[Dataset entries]

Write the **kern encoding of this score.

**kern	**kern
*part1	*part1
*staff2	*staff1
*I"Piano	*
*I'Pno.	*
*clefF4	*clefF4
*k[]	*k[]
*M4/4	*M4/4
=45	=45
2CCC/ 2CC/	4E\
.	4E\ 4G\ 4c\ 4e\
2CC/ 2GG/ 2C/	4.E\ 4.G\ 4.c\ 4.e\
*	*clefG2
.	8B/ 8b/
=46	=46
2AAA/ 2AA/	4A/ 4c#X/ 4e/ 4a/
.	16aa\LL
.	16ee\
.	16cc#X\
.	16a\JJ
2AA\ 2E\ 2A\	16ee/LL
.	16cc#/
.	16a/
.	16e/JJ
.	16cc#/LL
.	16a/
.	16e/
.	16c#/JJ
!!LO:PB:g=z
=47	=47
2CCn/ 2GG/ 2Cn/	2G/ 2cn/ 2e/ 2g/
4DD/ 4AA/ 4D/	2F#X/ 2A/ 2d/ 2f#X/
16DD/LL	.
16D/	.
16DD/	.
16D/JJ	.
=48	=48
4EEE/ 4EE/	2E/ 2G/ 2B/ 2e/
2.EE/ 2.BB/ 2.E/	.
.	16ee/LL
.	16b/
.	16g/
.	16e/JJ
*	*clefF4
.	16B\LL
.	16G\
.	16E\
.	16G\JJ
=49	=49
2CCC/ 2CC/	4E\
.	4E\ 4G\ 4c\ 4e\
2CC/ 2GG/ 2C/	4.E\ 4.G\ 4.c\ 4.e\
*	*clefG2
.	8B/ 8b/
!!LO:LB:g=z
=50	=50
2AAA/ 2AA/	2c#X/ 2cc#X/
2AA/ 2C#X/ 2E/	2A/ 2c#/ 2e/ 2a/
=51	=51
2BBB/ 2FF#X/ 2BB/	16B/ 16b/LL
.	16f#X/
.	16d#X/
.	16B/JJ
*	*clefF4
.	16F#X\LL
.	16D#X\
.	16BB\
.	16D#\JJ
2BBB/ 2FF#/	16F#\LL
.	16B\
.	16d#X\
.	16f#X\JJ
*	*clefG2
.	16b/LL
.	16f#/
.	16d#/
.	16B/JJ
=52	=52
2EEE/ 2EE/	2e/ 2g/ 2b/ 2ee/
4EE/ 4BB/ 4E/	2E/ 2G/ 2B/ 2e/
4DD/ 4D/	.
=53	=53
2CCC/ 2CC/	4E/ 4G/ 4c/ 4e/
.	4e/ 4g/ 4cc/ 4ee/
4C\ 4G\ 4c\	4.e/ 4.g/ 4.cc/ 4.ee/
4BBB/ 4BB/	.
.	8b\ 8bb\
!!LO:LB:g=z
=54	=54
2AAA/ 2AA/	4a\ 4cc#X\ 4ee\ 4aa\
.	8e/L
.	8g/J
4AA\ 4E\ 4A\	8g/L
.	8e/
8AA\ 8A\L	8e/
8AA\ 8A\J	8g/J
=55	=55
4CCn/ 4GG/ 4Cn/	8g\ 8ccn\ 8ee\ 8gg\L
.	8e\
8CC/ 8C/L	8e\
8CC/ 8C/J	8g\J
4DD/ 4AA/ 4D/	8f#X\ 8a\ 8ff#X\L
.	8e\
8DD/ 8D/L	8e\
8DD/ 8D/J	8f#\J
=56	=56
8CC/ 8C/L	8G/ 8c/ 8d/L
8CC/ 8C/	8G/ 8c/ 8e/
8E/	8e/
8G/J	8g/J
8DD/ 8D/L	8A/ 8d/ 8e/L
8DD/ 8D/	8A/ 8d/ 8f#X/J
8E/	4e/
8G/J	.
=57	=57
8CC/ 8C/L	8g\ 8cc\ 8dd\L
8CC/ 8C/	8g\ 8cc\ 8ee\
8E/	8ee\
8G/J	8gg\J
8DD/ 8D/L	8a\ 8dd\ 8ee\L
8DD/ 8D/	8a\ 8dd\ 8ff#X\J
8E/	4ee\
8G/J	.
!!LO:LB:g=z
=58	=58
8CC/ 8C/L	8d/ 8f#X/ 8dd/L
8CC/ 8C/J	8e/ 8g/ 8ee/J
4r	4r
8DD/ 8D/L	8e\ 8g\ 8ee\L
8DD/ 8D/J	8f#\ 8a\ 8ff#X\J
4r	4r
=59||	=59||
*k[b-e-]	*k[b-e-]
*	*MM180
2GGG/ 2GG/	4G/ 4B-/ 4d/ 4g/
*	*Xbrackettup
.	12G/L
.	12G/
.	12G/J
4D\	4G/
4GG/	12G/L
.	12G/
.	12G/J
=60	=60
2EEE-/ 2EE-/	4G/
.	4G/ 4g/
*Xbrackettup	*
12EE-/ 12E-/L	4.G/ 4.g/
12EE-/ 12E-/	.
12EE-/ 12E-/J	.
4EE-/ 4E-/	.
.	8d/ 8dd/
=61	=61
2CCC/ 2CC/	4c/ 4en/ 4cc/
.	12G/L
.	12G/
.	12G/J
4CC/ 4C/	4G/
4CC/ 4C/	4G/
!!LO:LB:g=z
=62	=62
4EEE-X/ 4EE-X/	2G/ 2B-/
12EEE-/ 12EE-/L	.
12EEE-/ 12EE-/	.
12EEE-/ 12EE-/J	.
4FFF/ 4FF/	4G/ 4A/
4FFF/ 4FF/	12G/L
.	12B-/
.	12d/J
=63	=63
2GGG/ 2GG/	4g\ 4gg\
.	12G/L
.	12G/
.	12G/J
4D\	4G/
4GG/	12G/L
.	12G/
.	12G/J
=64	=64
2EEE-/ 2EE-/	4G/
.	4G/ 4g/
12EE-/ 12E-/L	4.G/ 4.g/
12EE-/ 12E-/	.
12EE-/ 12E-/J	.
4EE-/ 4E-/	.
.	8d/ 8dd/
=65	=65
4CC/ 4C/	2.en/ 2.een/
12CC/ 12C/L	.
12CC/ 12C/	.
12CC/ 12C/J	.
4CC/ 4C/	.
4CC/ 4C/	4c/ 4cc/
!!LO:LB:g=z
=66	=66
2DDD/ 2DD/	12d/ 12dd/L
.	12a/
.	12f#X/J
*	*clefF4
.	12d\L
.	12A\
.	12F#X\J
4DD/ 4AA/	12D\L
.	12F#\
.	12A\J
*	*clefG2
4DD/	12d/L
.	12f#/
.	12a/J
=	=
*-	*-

_REQUIRED WORK:_
Please list every line of the material above that contains the string "kern".

_TASK OUTPUT:_
Write the **kern encoding of this score.
**kern	**kern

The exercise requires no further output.